Top of SUPPLIED RECORDS

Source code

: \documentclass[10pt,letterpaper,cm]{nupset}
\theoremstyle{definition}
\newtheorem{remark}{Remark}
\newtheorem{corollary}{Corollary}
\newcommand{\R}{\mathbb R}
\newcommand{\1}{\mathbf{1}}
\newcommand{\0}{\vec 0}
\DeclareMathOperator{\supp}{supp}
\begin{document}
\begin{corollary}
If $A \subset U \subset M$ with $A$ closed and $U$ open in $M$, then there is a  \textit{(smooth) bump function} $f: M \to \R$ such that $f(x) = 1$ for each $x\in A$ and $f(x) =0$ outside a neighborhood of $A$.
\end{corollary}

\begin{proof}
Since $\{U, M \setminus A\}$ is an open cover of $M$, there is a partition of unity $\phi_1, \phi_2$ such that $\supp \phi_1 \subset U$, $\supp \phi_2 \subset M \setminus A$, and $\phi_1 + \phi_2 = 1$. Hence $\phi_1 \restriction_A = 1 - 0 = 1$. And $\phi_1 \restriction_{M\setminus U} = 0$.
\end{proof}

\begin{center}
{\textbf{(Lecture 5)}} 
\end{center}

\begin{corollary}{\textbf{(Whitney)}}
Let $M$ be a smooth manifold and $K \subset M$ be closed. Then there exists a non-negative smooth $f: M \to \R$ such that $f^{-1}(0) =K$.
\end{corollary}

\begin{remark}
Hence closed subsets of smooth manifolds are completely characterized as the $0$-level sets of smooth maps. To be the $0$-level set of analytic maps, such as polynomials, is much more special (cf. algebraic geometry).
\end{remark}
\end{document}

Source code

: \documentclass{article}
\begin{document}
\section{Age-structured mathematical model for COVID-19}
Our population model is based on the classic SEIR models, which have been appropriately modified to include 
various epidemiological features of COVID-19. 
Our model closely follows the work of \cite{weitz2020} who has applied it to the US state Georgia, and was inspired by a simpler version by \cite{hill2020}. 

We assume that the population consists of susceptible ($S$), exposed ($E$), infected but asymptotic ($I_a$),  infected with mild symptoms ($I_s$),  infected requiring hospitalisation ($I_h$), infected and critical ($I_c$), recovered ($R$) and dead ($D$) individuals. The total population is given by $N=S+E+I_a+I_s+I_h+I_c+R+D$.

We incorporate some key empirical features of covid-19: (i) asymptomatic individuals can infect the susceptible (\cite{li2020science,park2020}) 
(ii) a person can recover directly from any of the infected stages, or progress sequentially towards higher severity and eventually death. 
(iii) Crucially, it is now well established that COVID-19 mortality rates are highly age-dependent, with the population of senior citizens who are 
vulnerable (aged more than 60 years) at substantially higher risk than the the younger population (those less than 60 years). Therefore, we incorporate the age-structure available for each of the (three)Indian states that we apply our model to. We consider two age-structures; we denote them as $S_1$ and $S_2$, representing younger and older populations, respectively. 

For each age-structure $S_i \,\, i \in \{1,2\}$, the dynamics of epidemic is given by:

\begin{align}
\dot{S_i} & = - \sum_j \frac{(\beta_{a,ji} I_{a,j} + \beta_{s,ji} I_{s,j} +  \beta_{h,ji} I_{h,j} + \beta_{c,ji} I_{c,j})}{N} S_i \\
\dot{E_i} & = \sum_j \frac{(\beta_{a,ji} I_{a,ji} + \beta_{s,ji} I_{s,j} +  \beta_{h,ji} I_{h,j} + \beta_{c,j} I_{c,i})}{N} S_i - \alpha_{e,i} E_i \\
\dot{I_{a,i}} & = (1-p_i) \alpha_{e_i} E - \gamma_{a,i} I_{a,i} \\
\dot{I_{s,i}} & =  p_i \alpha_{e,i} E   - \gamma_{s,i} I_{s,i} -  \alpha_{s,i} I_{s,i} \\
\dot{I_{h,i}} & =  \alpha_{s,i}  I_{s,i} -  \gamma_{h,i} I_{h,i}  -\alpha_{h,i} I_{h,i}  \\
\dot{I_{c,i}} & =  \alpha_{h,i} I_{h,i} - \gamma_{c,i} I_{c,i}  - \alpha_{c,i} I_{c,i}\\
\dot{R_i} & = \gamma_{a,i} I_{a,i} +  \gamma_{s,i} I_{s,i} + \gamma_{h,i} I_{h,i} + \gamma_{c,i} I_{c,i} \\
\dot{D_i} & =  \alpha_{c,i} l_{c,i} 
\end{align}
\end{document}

Bottom of SUPPLIED RECORDS

Restate each record exactly as written.

Source code

: \documentclass[10pt,letterpaper,cm]{nupset}
\theoremstyle{definition}
\newtheorem{remark}{Remark}
\newtheorem{corollary}{Corollary}
\newcommand{\R}{\mathbb R}
\newcommand{\1}{\mathbf{1}}
\newcommand{\0}{\vec 0}
\DeclareMathOperator{\supp}{supp}
\begin{document}
\begin{corollary}
If $A \subset U \subset M$ with $A$ closed and $U$ open in $M$, then there is a  \textit{(smooth) bump function} $f: M \to \R$ such that $f(x) = 1$ for each $x\in A$ and $f(x) =0$ outside a neighborhood of $A$.
\end{corollary}

\begin{proof}
Since $\{U, M \setminus A\}$ is an open cover of $M$, there is a partition of unity $\phi_1, \phi_2$ such that $\supp \phi_1 \subset U$, $\supp \phi_2 \subset M \setminus A$, and $\phi_1 + \phi_2 = 1$. Hence $\phi_1 \restriction_A = 1 - 0 = 1$. And $\phi_1 \restriction_{M\setminus U} = 0$.
\end{proof}

\begin{center}
{\textbf{(Lecture 5)}} 
\end{center}

\begin{corollary}{\textbf{(Whitney)}}
Let $M$ be a smooth manifold and $K \subset M$ be closed. Then there exists a non-negative smooth $f: M \to \R$ such that $f^{-1}(0) =K$.
\end{corollary}

\begin{remark}
Hence closed subsets of smooth manifolds are completely characterized as the $0$-level sets of smooth maps. To be the $0$-level set of analytic maps, such as polynomials, is much more special (cf. algebraic geometry).
\end{remark}
\end{document}

Source code

: \documentclass{article}
\begin{document}
\section{Age-structured mathematical model for COVID-19}
Our population model is based on the classic SEIR models, which have been appropriately modified to include 
various epidemiological features of COVID-19. 
Our model closely follows the work of \cite{weitz2020} who has applied it to the US state Georgia, and was inspired by a simpler version by \cite{hill2020}. 

We assume that the population consists of susceptible ($S$), exposed ($E$), infected but asymptotic ($I_a$),  infected with mild symptoms ($I_s$),  infected requiring hospitalisation ($I_h$), infected and critical ($I_c$), recovered ($R$) and dead ($D$) individuals. The total population is given by $N=S+E+I_a+I_s+I_h+I_c+R+D$.

We incorporate some key empirical features of covid-19: (i) asymptomatic individuals can infect the susceptible (\cite{li2020science,park2020}) 
(ii) a person can recover directly from any of the infected stages, or progress sequentially towards higher severity and eventually death. 
(iii) Crucially, it is now well established that COVID-19 mortality rates are highly age-dependent, with the population of senior citizens who are 
vulnerable (aged more than 60 years) at substantially higher risk than the the younger population (those less than 60 years). Therefore, we incorporate the age-structure available for each of the (three)Indian states that we apply our model to. We consider two age-structures; we denote them as $S_1$ and $S_2$, representing younger and older populations, respectively. 

For each age-structure $S_i \,\, i \in \{1,2\}$, the dynamics of epidemic is given by:

\begin{align}
\dot{S_i} & = - \sum_j \frac{(\beta_{a,ji} I_{a,j} + \beta_{s,ji} I_{s,j} +  \beta_{h,ji} I_{h,j} + \beta_{c,ji} I_{c,j})}{N} S_i \\
\dot{E_i} & = \sum_j \frac{(\beta_{a,ji} I_{a,ji} + \beta_{s,ji} I_{s,j} +  \beta_{h,ji} I_{h,j} + \beta_{c,j} I_{c,i})}{N} S_i - \alpha_{e,i} E_i \\
\dot{I_{a,i}} & = (1-p_i) \alpha_{e_i} E - \gamma_{a,i} I_{a,i} \\
\dot{I_{s,i}} & =  p_i \alpha_{e,i} E   - \gamma_{s,i} I_{s,i} -  \alpha_{s,i} I_{s,i} \\
\dot{I_{h,i}} & =  \alpha_{s,i}  I_{s,i} -  \gamma_{h,i} I_{h,i}  -\alpha_{h,i} I_{h,i}  \\
\dot{I_{c,i}} & =  \alpha_{h,i} I_{h,i} - \gamma_{c,i} I_{c,i}  - \alpha_{c,i} I_{c,i}\\
\dot{R_i} & = \gamma_{a,i} I_{a,i} +  \gamma_{s,i} I_{s,i} + \gamma_{h,i} I_{h,i} + \gamma_{c,i} I_{c,i} \\
\dot{D_i} & =  \alpha_{c,i} l_{c,i} 
\end{align}
\end{document}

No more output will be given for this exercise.